3. Os réus interpuseram recurso de revista excecional, em relação ao segmento decisório em que se formou dupla conformidade, com fundamento no artigo 672.º, n.º 1, als a), b) e c), do CPC, e recurso de revista ordinário em relação ao segmento da condenação em juros, com base no artigo 629.º, n.º 2, al. d), do CPC, invocando que decisão recorrida mostra-se em contradição com uma outra datada de 05/05/2020 e transitada em julgado, proferida por este Supremo Tribunal de Justiça, no domínio da mesma legislação, no âmbito do processo n.º 1330/12.4TVLSB.L2.S1, da 1.ª Secção Cível, versando a mesma questão fundamental de direito, sendo que sobre tal questão não foi proferido acórdão de uniformização de jurisprudência.

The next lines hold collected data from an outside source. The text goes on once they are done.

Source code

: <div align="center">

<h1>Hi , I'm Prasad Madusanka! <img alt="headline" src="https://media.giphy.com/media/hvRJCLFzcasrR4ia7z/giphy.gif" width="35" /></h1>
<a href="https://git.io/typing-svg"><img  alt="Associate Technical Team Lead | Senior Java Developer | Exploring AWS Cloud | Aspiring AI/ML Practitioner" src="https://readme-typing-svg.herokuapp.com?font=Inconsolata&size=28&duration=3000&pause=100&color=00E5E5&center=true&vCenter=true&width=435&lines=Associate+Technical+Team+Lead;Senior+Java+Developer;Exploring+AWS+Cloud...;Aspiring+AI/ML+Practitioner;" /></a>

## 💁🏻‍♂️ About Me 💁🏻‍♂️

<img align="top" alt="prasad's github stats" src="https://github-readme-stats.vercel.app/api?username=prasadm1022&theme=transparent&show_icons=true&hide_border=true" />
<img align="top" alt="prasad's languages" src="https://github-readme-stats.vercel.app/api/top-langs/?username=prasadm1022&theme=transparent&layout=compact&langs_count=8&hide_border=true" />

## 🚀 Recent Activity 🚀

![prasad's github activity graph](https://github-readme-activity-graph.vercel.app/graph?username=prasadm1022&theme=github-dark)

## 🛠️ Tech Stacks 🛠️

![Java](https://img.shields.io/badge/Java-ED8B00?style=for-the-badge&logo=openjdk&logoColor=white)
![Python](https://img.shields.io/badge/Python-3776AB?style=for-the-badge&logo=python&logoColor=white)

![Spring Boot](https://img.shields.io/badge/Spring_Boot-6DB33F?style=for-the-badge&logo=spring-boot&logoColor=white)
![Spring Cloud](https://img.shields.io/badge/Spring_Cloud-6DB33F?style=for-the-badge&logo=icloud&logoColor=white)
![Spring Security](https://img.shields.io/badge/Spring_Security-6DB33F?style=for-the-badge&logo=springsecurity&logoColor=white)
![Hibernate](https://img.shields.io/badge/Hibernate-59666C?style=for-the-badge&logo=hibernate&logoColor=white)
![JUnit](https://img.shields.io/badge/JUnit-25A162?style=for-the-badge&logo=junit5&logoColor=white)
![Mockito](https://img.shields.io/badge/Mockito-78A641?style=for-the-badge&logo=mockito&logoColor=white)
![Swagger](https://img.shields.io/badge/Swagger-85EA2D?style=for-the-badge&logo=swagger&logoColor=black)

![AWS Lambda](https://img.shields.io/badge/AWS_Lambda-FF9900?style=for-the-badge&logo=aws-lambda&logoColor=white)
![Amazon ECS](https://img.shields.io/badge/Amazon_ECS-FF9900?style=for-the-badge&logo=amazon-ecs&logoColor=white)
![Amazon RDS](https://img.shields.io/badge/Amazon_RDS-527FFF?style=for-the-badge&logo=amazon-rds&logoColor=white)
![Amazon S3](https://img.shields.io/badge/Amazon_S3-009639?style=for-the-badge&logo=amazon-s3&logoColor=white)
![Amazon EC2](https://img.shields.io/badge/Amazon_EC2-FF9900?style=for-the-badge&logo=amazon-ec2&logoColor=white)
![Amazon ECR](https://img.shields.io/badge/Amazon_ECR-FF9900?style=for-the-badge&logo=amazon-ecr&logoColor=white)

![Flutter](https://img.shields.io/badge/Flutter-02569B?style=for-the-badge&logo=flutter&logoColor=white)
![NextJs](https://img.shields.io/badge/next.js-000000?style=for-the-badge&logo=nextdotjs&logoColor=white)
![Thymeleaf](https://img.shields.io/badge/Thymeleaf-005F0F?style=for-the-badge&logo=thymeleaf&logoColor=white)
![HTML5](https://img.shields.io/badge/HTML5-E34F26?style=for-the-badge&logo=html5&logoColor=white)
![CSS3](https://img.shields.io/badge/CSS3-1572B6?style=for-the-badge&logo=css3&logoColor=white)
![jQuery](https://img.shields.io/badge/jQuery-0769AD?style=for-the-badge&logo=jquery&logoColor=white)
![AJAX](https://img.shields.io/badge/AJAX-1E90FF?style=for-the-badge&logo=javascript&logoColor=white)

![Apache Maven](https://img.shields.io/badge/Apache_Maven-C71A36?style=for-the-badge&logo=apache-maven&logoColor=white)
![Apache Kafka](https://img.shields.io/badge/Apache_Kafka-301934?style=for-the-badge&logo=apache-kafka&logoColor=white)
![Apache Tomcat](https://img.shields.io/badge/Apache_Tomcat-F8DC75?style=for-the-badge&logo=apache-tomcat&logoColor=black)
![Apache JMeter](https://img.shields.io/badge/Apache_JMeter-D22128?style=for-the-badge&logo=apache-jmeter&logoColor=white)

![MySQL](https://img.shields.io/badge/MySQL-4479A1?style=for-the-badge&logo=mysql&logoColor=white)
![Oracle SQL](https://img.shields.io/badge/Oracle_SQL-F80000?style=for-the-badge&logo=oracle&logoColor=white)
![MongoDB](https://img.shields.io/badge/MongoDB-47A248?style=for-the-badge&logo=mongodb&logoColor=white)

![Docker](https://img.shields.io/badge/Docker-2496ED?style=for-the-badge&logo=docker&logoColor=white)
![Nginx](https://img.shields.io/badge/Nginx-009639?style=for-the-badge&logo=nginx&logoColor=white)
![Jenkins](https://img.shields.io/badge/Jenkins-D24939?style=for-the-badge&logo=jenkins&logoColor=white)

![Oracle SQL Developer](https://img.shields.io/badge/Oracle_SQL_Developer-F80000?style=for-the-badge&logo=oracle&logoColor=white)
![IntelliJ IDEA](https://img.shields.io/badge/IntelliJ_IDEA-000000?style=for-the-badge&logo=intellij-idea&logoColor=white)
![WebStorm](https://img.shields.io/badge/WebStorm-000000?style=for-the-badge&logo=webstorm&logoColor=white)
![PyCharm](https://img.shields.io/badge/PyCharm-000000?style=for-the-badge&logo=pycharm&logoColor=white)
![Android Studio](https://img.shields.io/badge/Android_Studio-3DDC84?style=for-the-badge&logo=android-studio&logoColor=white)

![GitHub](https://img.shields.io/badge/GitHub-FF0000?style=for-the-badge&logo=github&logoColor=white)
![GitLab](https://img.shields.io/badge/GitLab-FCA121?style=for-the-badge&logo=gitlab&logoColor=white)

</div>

4. O recurso de revista excecional não foi admitido pela formação prevista no artigo 672.º, n.º 3, do CPC.


5. A Relatora notificou os réus, ao abrigo do artigo 655.º, n.º 2, do CPC, para que se pronunciassem em relação à questão de admissibilidade do recurso de revista normal suscitada pela autora nas suas contra-alegações, que defendeu que, em relação ao segmento da condenação em juros, atenta a regra da sucumbência prevista no artigo 629° n° 1 do C.P.C., a decisão impugnada não é desfavorável aos recorrentes em valor superior a metade da alçada desse tribunal.


6. Os recorrentes responderam, afirmando, em síntese, que o valor dos juros calculado, na presente data ascenderá ao montante 16.025,26 euros, a que se somarão os juros incidentes sobre a condenação em quantia a liquidar, cuja quantificação não é possível de determinar. Pugna, pois, para que se considere tratar-se de uma situação de “fundada dúvida acerca do valor da sucumbência”, devendo, pois, atender-se ao valor da causa, o qual é muito superior à alçada do Tribunal da Relação.


7. Os réus no recurso de revista normal apresentaram as seguintes conclusões:

«78.ª Alterando a decisão que havia sido proferida em primeira instância, decidiu o Tribunal da Relação que os juros moratórios devidos deverão ser calculados à taxa dos juros comerciais.

79.ª Neste particular a douta decisão recorrida mostra-se em evidente e frontal contradição com uma outra, igualmente douta, datada de 05/05/2020 e transitada em julgado, proferida por este Supremo Tribunal de Justiça, no domínio da mesma legislação, no âmbito do processo n.º 1330/12.4TVLSB.L2.S1, da 1.ª Secção Cível, relatado pela Ilustre Juiz Conselheira Maria Clara Sottomayor, versando a mesmíssima questão fundamental de direito, sendo que sobre tal questão não foi proferido acórdão de uniformização de jurisprudência, que constitui acórdão fundamento, está publicado e disponível para consulta em https://jurisprudencia.csm.org.pt/.

80.ª Ambos os referidos arestos – o acórdão recorrido e o acórdão-fundamento – foram proferidos no domínio da mesma legislação e versaram sobre a mesma questão fundamental de direito.

81.ª Numa e noutra decisão foram apreciadas e decididas as questões atinentes à determinação da taxa de juros aplicável às situações de mora na situação em que o devedor, dono da obra, tem a qualidade de consumidor.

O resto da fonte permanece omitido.